More than 700 schools’ building projects were cancelled when the scheme was scrapped by Gove in July 2010. And in spite of a desperate rearguard action in the courts, in which the judge said Gove’s decision was “so unfair that it amounted to an abuse of power”, the schools and local authorities were ultimately unable to prevent a collapse in investment.

The final death knell, as top civil servant and former Permanent Secretary in the Education Department, Jonathan Slater, reminded us all on Radio 4’s Today programme, was administered by the then Chancellor of the Exchequer Rishi Sunak who reduced the already emaciated schools capital programme by 50 per cent. It set the course for the disaster that many children, parents and teachers are now all paying for.

Locally, only Cranbourne College in Basingstoke is known to be affected, but we can’t be certain. As I write, the government refuses to publish the list of 104 affected schools and thousands of schools still have to be surveyed. Furthermore, it seems schools are just the tip of the iceberg as this form of aerated concrete was used widely in public building projects including Hospitals, Universities and Law Courts.

This deliberate withholding of information which is clearly in the public interest is characteristic of this government, of course, and it masks the Tory party’s ideological antipathy to public services generally. 

Our crumbling schools are just the latest example of this country’s decaying public infrastructure. Our privatised utilities, particularly the water companies, continue to pay huge dividends to shareholders even while their Victorian sewers spew ever increasing amounts of raw sewage onto our rivers. 

Our rickety public transport systems are starved of investment even as the revenue they generate flows overseas. 

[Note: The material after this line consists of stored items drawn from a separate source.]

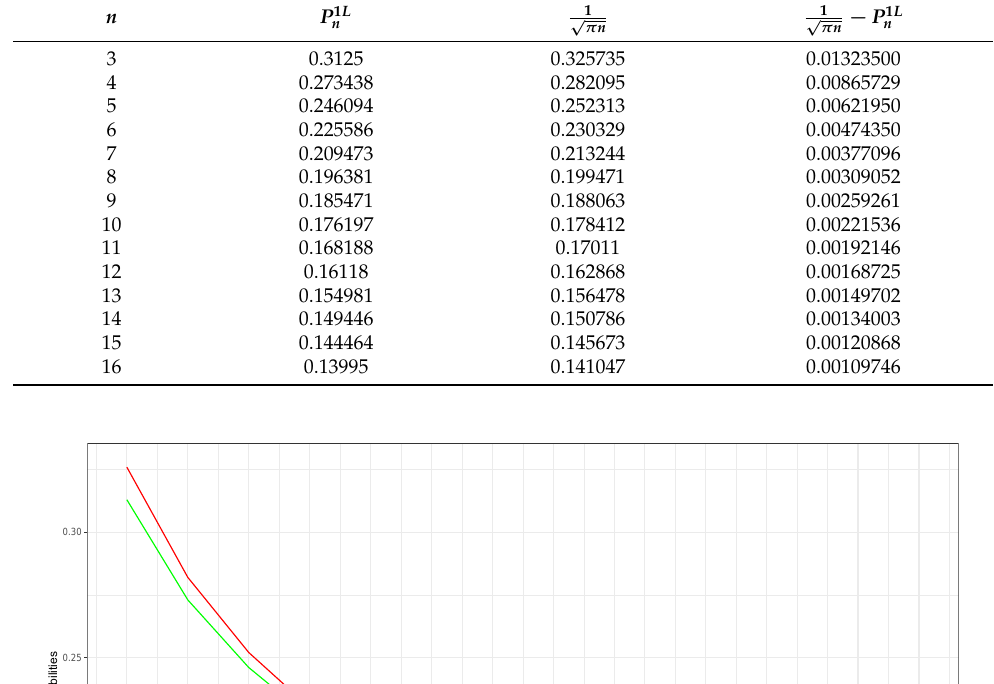
∼ 0.2734 > 0.225 = P 1 4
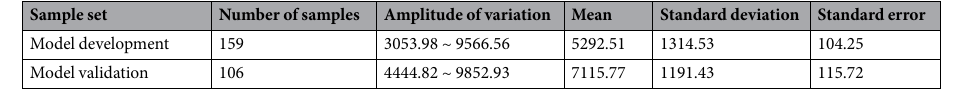
Table 1. Distribution of the yield in the model development and model validation (yield unit: kg ha -1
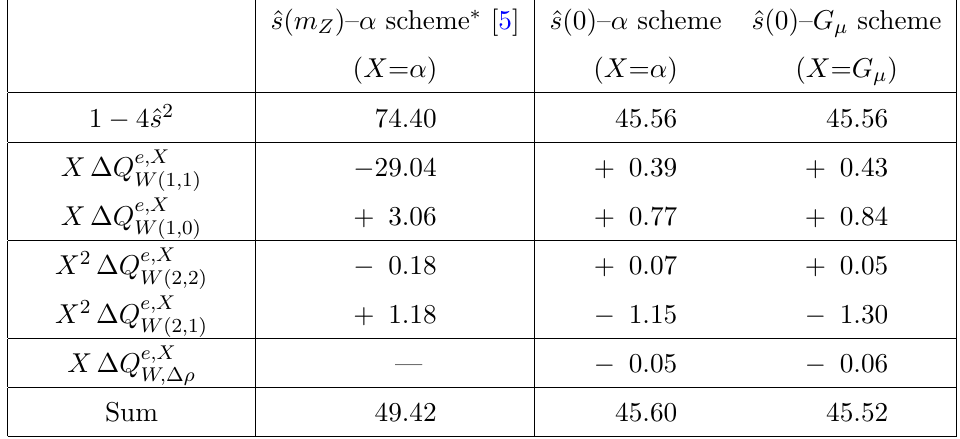
W ( L,n f ) closed fermion f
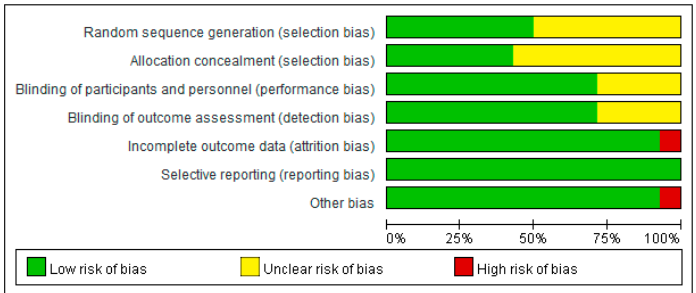
Figure 2. Summary of risk of bias for all the included articles.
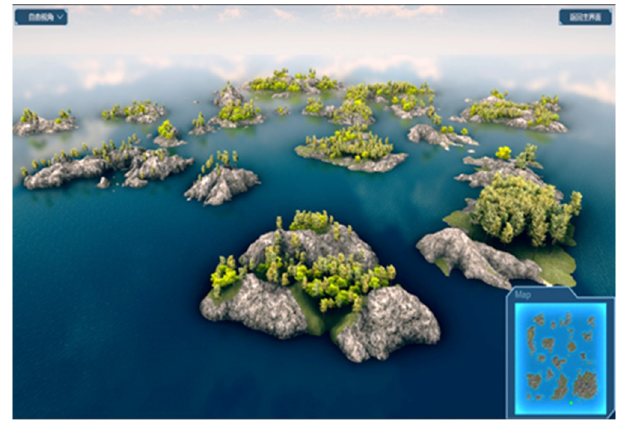
Figure 9. High fidelity water environment.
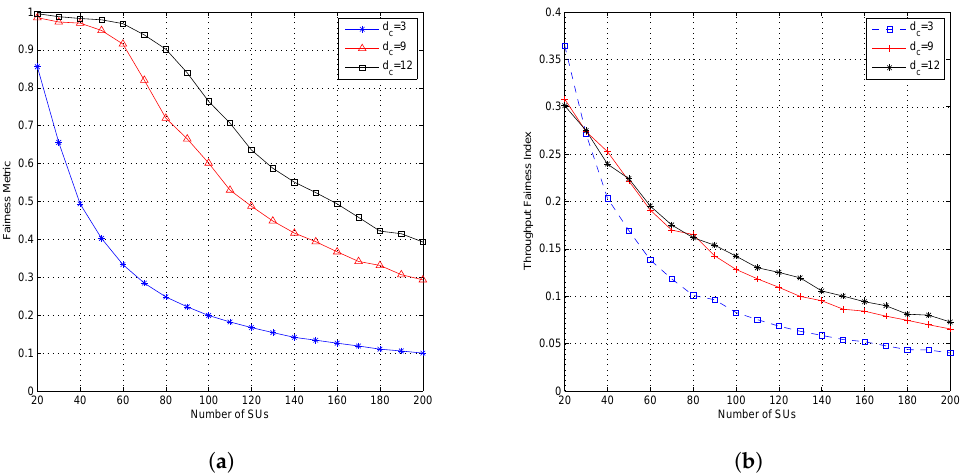
Figure 8. Performance of the proposed algorithm with variation of the value of d c and fixed d v ( d v = 12); ( a ) fairness metric and ( b ) throughput fairness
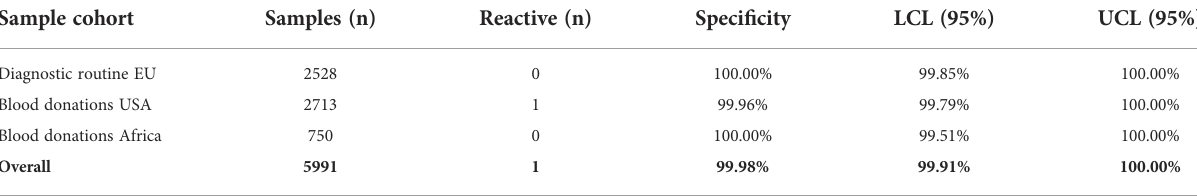
TABLE 1 Speci fi city in samples obtained from routine diagnostic laboratories and blood donors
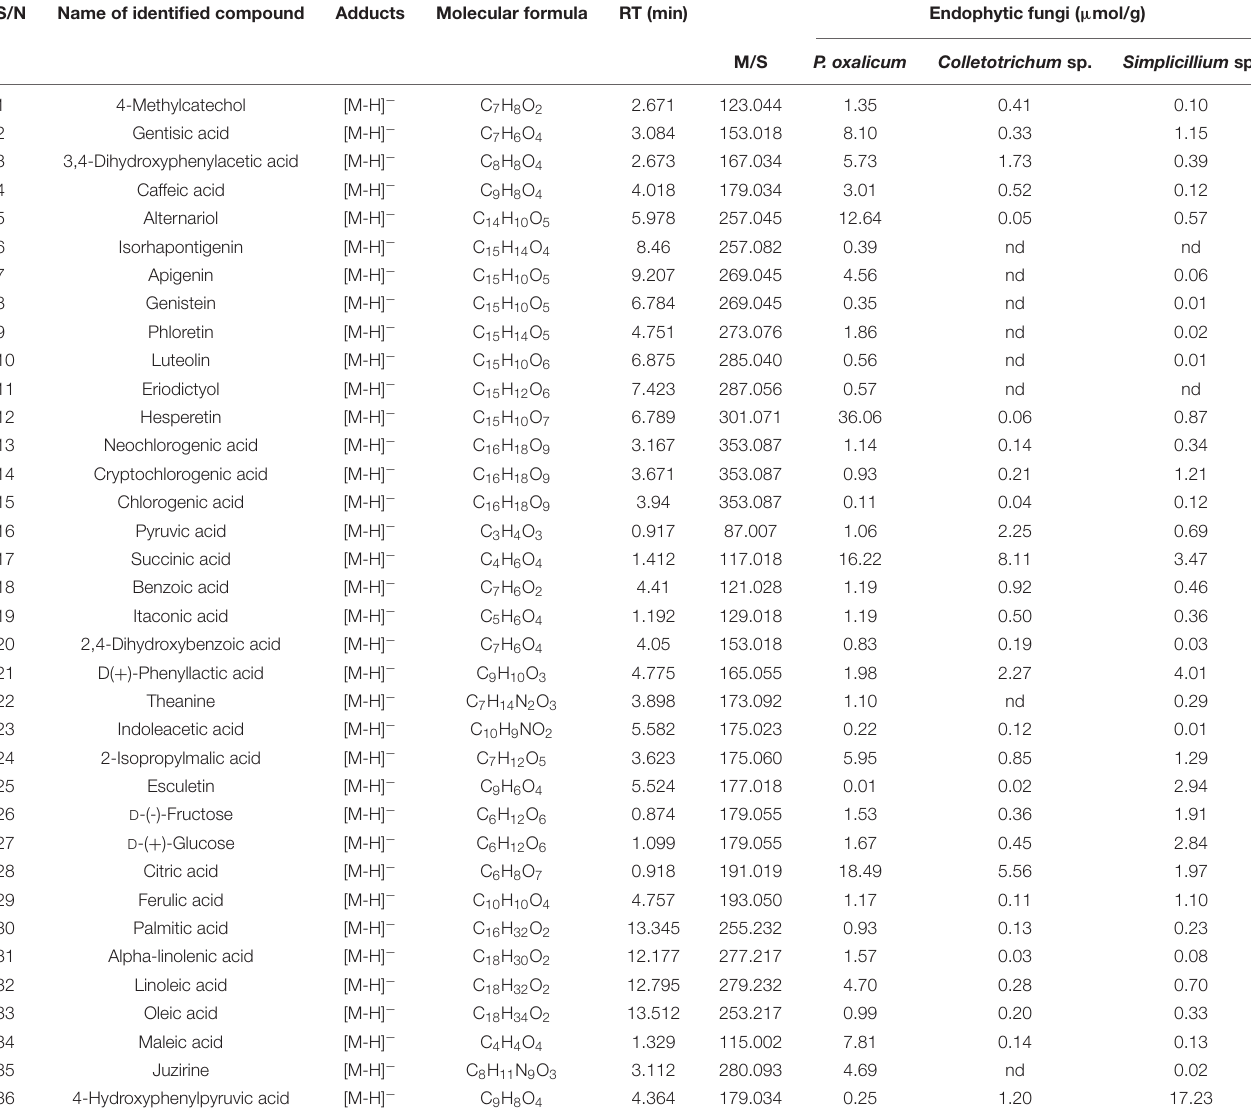
TABLE 6 | The identification of the chemical composition of endophytic fungal extracts by LC-MS analysis.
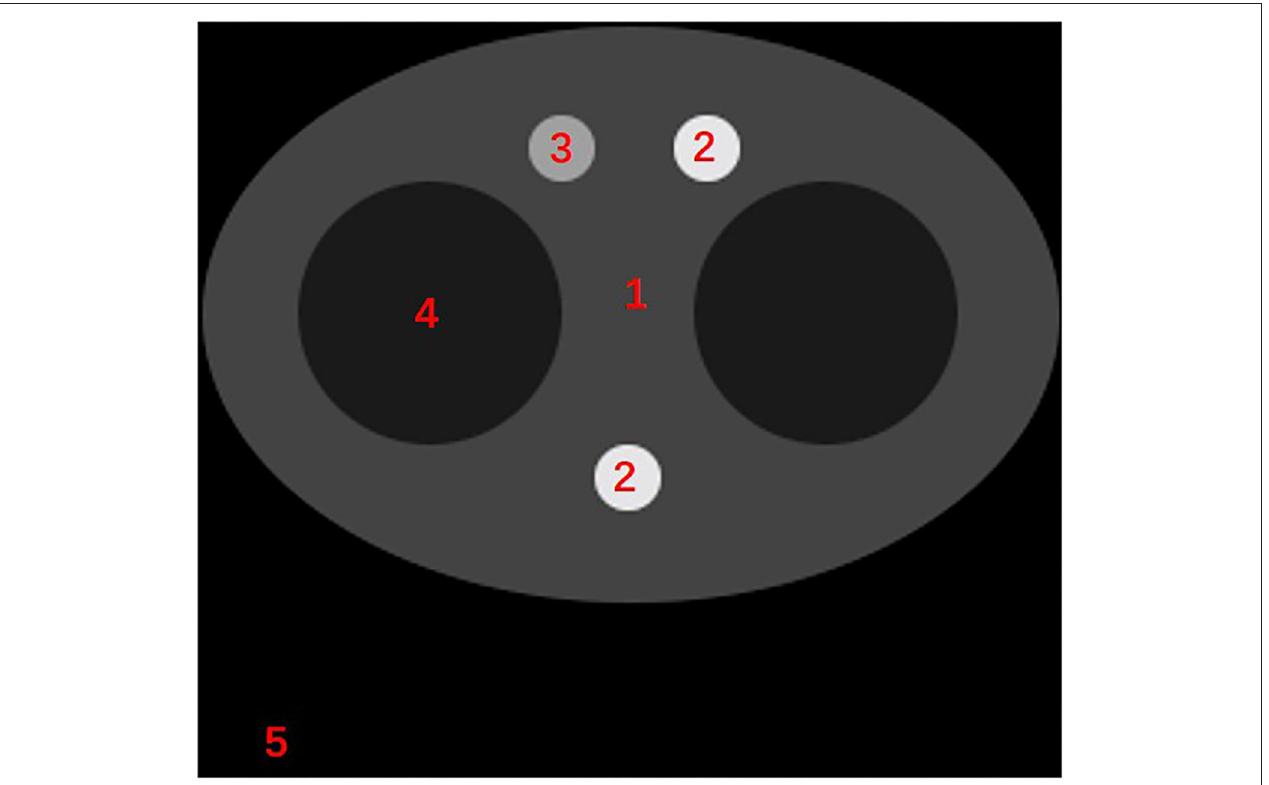
FIGURE 3 | The diagram of the scatter-correction phantom. The materials represented by numbers 1–5 are: adipose tissue, bone, blood and iodine, lung tissue, air.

And, in spite of the best efforts of underpaid and over-worked doctors, nurses and other staff, our crisis wracked health services are still too often being delivered in 19th century conditions.

I sincerely hope that this government’s mishandling of capital budgets does not damage our children’s education. The government must not only pledge immediate practical help to the affected schools and colleges but also put aside its antipathy to public investment, in the short and long-term.

Though, as the saying goes, past performance is no guide to future performance, I fear that the last 13 years of ideologically-driven Tory austerity means that the chance of this are slim and the threat to our children’s attainment is real. It’s time for change.